Munirathinam Pavithra, Arshi Mohd Farhan, Nazemi Haleh, Antony Raj Gian Carlo, Emadi Arezoo
E-Minds Laboratory, Electrical and Computer Engineering Department, University of Windsor, Windsor, ON N9B 3P4, Canada.
Sensors (Basel). 2025 Jul 2;25(13):4130. doi: 10.3390/s25134130.
Detecting volatile organic compounds (VOCs) is essential for health, environmental protection, and industrial safety. VOCs contribute to air pollution, pose health risks, and can indicate leaks or contamination in industries. Applications include air quality monitoring, disease diagnosis, and food safety. This paper focuses on polymer-based hybrid sensor arrays (HSAs) utilizing interdigitated electrode (IDE) geometries for VOC detection. Achieving high selectivity and sensitivity in gas sensing remains a challenge, particularly in complex environments. To address this, we propose HSAs as an innovative solution to enhance sensor performance. IDE-based sensors are designed and fabricated using the Polysilicon Multi-User MEMS process (PolyMUMPs). Experimental evaluations are performed by exposing sensors to VOCs under controlled conditions. Traditional multi-sensor arrays (MSAs) achieve 82% prediction accuracy, while virtual sensor arrays (VSAs) leveraging frequency dependence improve performance: PMMA-VSA and PVP-VSA predict compounds with 100% and 98% accuracy, respectively. The proposed HSA, integrating these VSAs, consistently achieves 100% accuracy in compound identification and concentration estimation, surpassing MSA and VSA performance.

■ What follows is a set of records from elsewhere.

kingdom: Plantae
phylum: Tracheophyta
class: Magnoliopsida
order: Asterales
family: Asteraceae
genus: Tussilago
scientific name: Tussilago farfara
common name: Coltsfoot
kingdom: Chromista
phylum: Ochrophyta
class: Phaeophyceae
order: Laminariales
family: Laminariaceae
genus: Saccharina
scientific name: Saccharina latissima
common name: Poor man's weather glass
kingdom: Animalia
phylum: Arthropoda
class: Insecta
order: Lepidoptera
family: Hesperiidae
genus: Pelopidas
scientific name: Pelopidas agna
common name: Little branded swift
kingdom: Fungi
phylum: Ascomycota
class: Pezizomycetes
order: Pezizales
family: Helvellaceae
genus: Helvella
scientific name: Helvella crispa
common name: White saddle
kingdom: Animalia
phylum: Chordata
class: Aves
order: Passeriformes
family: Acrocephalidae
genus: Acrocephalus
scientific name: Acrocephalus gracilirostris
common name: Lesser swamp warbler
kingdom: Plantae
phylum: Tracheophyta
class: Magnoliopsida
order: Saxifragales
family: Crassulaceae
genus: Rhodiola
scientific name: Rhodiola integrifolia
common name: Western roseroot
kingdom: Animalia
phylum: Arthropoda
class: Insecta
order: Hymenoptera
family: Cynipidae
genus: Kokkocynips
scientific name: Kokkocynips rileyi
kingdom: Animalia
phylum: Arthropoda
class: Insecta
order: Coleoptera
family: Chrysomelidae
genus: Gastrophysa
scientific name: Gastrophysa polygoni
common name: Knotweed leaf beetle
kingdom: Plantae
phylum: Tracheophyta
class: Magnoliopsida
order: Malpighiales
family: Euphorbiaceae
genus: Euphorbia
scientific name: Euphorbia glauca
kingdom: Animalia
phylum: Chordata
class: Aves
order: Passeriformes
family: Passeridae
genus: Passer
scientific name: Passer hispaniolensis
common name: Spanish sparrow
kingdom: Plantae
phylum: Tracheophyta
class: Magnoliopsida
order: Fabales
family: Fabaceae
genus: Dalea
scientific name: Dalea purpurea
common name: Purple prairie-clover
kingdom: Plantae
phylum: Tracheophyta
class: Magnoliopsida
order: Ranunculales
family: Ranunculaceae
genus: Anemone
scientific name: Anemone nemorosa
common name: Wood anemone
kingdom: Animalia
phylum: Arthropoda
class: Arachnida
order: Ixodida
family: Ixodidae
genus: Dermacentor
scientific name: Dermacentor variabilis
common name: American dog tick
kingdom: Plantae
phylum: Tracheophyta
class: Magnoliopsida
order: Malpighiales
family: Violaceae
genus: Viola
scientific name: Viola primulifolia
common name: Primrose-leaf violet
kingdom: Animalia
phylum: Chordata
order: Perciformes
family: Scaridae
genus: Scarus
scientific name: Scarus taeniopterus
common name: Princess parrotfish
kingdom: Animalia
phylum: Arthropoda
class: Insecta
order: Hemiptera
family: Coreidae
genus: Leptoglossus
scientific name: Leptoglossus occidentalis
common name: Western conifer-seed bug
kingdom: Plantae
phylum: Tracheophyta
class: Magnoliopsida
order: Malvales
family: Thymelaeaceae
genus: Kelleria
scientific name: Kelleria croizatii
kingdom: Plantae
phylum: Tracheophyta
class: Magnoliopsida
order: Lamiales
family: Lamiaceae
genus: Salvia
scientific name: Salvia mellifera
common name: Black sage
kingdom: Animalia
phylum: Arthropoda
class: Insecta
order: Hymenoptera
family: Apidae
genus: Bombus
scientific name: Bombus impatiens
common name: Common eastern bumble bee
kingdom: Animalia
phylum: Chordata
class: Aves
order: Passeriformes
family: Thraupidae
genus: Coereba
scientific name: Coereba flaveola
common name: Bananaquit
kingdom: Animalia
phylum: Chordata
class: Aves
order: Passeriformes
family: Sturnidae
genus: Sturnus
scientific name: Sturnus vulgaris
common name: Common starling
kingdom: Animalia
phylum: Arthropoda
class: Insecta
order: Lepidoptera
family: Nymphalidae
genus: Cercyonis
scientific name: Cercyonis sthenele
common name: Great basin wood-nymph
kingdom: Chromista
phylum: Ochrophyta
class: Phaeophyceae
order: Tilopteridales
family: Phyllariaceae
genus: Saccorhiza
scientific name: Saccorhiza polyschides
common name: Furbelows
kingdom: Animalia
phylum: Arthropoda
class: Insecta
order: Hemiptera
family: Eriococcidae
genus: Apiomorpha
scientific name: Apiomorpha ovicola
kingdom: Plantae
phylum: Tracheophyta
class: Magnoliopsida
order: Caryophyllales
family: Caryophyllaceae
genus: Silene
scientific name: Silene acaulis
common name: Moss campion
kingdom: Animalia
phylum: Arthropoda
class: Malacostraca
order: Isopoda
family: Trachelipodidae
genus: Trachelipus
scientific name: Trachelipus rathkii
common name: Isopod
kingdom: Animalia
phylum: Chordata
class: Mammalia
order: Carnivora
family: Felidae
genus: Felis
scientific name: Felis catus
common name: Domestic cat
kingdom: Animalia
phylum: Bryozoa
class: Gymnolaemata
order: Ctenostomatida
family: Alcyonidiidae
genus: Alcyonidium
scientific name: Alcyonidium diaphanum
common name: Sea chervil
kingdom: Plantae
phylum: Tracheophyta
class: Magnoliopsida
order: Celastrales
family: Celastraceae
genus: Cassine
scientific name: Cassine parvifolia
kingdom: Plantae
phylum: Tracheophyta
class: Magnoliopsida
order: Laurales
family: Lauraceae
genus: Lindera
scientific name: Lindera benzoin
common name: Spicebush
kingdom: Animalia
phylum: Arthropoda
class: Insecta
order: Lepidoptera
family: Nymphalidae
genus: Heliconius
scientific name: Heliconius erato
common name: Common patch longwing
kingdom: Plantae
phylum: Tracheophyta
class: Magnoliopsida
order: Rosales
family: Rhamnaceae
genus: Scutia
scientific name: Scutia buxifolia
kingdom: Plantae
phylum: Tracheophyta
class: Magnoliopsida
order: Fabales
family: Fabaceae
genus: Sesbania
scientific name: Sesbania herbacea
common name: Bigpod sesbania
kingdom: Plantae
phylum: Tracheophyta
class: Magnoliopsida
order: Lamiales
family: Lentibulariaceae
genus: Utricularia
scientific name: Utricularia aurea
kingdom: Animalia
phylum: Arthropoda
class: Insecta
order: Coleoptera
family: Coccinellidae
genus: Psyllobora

These findings demonstrate that proposed polymer-based HSAs and VSAs, particularly with advanced IDE geometries, significantly enhance selectivity and sensitivity, advancing e-Nose technology for more accurate and reliable VOC detection across diverse applications.
检测挥发性有机化合物(VOCs)对于健康、环境保护和工业安全至关重要。VOCs会造成空气污染,带来健康风险,并可指示工业中的泄漏或污染情况。其应用包括空气质量监测、疾病诊断和食品安全。本文重点关注利用叉指电极(IDE)几何结构进行VOC检测的聚合物基混合传感器阵列(HSAs)。在气体传感中实现高选择性和高灵敏度仍然是一项挑战,尤其是在复杂环境中。为解决这一问题,我们提出将HSAs作为一种创新解决方案来提高传感器性能。基于IDE的传感器采用多晶硅多用户微机电系统工艺(PolyMUMPs)进行设计和制造。通过在受控条件下将传感器暴露于VOCs中来进行实验评估。传统的多传感器阵列(MSAs)实现了82%的预测准确率,而利用频率依赖性的虚拟传感器阵列(VSAs)提高了性能:聚甲基丙烯酸甲酯-VSA(PMMA-VSA)和聚乙烯吡咯烷酮-VSA(PVP-VSA)分别以100%和98%的准确率预测化合物。所提出的整合了这些VSAs的HSA在化合物识别和浓度估计方面始终实现100%的准确率,超越了MSA和VSA的性能。这些发现表明,所提出的基于聚合物的HSAs和VSAs,特别是具有先进IDE几何结构的,显著提高了选择性和灵敏度,推动了电子鼻技术在各种应用中实现更准确可靠的VOC检测。